Dogeek

joined 2 years ago
[–] Dogeek@alien.top 1 points 2 years ago

Oh lord, I have so much info to give ! For the setup, it's running on kubernetes 1.28.2, so YMMV. My monitoring stack is :

  • Grafana -- Dashboards
  • Alertmanager -- Alerting
  • Prometheus -- Time series Database
  • Loki -- Logs database
  • Promtail -- Log collector
  • Mimir -- Long term metrics&logs storage
  • Tempo -- Datadog APM, but with Grafana, allows you to track requests through a network of services, invaluable to link your reverse proxy, to your apps, to your SSO to your database...
  • SMTP Relay -- A homemade SMTP relay that eases setting up mail alerts, allows me to push mail through mailjet using my domain
  • Node-exporter -- exports metrics for the server
  • Exportarr -- exports metrics for sonarr/radarr etc
  • pihole-exporter -- exports pihole metrics for prometheus scraping
  • smart-exporter -- exports S.M.A.R.T metrics (for HDD health)
  • ntfy -- for notifications to my phone (other than mail)

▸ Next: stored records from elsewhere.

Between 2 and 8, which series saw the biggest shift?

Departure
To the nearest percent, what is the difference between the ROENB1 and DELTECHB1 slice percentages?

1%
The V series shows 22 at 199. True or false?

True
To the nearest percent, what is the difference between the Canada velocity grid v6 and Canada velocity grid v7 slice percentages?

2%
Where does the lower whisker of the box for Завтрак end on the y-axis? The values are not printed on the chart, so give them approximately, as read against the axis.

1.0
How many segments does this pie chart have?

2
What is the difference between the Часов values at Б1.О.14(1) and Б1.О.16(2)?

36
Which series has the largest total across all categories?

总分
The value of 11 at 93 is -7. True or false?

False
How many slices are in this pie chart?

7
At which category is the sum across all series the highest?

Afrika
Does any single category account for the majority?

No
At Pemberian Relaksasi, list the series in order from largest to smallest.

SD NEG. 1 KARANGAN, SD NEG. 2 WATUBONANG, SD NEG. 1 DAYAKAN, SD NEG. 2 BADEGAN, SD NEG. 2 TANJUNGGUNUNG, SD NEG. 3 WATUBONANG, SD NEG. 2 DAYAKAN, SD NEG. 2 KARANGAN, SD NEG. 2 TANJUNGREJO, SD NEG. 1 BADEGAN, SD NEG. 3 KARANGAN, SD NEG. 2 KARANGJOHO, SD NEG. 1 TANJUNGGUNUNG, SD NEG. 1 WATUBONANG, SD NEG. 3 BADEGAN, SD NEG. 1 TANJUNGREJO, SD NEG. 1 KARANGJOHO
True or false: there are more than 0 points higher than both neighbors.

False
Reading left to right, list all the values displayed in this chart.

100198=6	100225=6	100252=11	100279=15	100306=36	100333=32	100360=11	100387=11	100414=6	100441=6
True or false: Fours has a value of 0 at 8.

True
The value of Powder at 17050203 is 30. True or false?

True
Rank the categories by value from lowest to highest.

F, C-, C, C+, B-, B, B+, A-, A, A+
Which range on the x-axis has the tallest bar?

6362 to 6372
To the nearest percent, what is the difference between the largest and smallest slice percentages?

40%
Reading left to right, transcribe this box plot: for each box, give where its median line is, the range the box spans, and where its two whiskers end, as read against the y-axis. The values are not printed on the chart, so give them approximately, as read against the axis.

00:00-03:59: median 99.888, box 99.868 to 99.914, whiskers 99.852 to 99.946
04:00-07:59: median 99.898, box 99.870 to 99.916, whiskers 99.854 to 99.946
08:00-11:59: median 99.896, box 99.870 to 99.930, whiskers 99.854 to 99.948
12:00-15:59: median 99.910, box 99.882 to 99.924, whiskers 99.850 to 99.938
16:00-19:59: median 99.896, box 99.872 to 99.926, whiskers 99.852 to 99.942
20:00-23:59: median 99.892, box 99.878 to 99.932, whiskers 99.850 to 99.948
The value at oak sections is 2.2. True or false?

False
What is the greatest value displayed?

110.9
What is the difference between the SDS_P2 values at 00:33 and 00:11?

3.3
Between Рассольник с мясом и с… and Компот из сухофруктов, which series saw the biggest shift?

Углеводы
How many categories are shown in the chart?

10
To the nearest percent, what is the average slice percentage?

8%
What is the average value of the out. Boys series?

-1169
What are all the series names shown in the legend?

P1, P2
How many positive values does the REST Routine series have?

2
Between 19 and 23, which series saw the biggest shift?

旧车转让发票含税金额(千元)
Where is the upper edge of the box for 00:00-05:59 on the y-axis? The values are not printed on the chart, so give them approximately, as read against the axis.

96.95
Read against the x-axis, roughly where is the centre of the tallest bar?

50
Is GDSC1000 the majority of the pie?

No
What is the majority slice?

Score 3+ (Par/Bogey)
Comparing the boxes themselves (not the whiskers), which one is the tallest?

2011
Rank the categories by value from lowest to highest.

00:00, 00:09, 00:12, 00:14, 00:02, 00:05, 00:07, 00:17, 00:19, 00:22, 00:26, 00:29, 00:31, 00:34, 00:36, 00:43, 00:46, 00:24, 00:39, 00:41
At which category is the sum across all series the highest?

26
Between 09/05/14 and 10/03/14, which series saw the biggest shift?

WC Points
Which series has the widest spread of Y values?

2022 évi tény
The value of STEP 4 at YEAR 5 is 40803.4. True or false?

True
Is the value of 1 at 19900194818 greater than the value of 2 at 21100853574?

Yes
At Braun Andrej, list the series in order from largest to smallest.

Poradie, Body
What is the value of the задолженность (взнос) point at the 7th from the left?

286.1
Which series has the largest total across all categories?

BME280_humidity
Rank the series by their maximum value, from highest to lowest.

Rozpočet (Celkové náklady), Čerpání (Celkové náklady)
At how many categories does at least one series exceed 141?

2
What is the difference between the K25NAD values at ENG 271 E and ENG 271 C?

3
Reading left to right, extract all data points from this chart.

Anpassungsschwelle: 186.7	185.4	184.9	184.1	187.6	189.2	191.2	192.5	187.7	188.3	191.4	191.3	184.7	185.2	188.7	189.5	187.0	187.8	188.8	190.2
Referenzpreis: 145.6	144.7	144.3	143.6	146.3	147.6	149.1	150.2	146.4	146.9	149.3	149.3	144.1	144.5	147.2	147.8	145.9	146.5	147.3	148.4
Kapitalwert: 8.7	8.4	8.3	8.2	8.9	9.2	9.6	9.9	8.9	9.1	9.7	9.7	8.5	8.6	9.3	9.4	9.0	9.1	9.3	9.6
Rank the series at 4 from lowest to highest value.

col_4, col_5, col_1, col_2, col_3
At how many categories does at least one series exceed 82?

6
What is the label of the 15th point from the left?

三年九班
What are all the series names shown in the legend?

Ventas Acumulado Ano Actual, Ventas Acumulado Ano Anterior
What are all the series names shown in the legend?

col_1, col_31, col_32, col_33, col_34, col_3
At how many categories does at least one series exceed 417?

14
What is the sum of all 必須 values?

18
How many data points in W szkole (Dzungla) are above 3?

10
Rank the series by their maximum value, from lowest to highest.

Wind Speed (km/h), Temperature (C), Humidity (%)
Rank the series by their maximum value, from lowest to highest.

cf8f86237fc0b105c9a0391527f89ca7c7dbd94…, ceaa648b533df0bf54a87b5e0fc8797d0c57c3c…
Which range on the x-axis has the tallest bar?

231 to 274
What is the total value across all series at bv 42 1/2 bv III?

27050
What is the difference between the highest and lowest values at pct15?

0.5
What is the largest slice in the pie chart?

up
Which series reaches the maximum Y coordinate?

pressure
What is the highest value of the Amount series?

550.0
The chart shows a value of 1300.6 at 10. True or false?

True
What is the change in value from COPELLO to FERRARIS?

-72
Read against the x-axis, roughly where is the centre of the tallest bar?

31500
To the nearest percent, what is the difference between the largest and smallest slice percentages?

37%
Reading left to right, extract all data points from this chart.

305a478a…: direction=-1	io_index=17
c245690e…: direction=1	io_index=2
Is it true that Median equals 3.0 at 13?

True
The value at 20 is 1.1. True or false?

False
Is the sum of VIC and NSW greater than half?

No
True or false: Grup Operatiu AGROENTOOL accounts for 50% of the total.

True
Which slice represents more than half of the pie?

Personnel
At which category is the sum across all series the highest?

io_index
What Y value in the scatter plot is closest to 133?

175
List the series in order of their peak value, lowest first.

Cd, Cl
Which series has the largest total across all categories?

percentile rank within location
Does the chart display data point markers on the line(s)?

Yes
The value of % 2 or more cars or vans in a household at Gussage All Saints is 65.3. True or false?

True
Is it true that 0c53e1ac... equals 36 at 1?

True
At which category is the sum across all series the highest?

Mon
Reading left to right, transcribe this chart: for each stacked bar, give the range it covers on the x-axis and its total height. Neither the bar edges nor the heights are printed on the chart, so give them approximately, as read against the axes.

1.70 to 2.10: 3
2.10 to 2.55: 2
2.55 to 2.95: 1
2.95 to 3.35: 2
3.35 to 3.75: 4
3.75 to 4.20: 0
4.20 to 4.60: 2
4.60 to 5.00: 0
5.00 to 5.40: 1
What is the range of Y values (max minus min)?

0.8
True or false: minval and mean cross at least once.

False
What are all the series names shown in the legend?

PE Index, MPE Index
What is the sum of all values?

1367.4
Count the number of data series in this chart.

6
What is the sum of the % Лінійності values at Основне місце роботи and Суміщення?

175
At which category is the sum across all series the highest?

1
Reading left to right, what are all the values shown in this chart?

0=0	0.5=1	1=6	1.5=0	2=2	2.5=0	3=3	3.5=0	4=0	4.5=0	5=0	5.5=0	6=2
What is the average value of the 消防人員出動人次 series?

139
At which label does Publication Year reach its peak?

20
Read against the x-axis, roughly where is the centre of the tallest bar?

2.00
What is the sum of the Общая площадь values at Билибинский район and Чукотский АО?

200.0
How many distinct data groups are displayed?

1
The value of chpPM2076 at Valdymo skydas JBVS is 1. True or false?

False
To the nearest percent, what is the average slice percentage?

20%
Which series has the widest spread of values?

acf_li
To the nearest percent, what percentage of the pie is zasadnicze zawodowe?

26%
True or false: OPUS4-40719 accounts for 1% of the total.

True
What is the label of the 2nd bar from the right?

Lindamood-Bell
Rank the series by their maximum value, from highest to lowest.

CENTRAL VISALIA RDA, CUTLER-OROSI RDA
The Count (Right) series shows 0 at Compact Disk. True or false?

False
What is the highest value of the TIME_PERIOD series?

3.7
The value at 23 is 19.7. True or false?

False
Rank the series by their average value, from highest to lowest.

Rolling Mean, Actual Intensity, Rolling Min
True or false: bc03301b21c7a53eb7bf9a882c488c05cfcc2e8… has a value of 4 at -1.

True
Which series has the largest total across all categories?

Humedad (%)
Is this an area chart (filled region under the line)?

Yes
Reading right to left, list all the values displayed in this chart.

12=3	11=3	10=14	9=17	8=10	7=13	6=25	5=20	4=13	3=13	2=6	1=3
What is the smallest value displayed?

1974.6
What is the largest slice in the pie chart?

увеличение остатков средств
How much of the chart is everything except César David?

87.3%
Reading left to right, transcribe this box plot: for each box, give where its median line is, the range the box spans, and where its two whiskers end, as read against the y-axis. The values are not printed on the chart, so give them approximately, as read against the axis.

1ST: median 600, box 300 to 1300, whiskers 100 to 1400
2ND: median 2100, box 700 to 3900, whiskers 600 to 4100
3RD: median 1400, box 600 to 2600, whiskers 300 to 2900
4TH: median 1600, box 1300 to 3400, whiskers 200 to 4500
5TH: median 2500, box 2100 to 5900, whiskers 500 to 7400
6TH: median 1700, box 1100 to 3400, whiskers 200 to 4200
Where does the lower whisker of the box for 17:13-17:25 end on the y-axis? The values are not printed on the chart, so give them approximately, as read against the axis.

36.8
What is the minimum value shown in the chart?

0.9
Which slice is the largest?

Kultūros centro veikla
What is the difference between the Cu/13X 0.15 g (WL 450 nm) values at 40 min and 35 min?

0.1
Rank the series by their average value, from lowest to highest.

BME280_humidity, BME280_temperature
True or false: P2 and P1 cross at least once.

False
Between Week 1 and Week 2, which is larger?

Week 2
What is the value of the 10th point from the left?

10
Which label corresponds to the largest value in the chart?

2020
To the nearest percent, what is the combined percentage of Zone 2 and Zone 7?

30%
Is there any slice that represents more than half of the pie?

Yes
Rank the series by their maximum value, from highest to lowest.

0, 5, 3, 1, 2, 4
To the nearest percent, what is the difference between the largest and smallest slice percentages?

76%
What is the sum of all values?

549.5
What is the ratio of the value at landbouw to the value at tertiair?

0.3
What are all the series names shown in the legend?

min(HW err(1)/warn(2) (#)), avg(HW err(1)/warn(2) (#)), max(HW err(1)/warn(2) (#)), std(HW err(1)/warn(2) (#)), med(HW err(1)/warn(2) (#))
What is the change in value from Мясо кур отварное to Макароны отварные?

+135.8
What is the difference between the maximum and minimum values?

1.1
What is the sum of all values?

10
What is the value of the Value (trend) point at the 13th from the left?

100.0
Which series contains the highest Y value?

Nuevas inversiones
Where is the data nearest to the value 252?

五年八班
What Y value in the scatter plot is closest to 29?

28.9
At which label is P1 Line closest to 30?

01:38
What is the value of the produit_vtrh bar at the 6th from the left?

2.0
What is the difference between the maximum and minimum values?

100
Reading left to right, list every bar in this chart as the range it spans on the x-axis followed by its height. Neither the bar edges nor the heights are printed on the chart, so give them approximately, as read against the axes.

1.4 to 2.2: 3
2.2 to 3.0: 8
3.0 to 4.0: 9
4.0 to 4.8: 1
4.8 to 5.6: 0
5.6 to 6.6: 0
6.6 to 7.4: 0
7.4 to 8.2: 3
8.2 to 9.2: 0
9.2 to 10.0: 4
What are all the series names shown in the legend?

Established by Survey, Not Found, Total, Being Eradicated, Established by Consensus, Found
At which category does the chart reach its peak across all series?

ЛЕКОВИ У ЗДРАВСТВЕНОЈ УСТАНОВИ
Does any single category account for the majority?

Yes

The rest is pretty much the same, if the service exports prometheus metrics by default, I use that, and write a ServiceMonitor and a Service manifest for that, it usually looks like that

apiVersion: monitoring.coreos.com/v1
kind: ServiceMonitor
metadata:
  name: traefik
  labels:
    app.kubernetes.io/component: traefik
    app.kubernetes.io/instance: traefik
    app.kubernetes.io/managed-by: kustomize
    app.kubernetes.io/name: traefik
    app.kubernetes.io/part-of: traefik
spec:
  selector:
    matchLabels:
      app.kubernetes.io/name: traefik-metrics
  endpoints:
  - port: metrics
    interval: 30s
    path: /metrics
    scheme: http
    tlsConfig:
      insecureSkipVerify: true
  namespaceSelector:
    matchNames:
    - traefik

apiVersion: v1
kind: Service
metadata:
  name: traefik-metrics
  namespace: traefik
  labels:
    app.kubernetes.io/name: traefik-metrics
spec:
  type: ClusterIP
  ports:
    - protocol: TCP
      name: metrics
      port: 8082
  selector:
    app.kubernetes.io/name: traefik

If the app doesn't include a prometheus endpoint, I just find an existing exporter for that app, most popular ones have that, and ready made grafana dashboards.

For alerting, I create PrometheusRule object with the prometheus query and the message to alert me (depending on the severity, it's either a mail for med-low severity incidents, phone notification for high sev). I try to keep mails / notifications to a minimum, just alerts on load, CPU, RAM, and potential SMART errors as well give me alerts.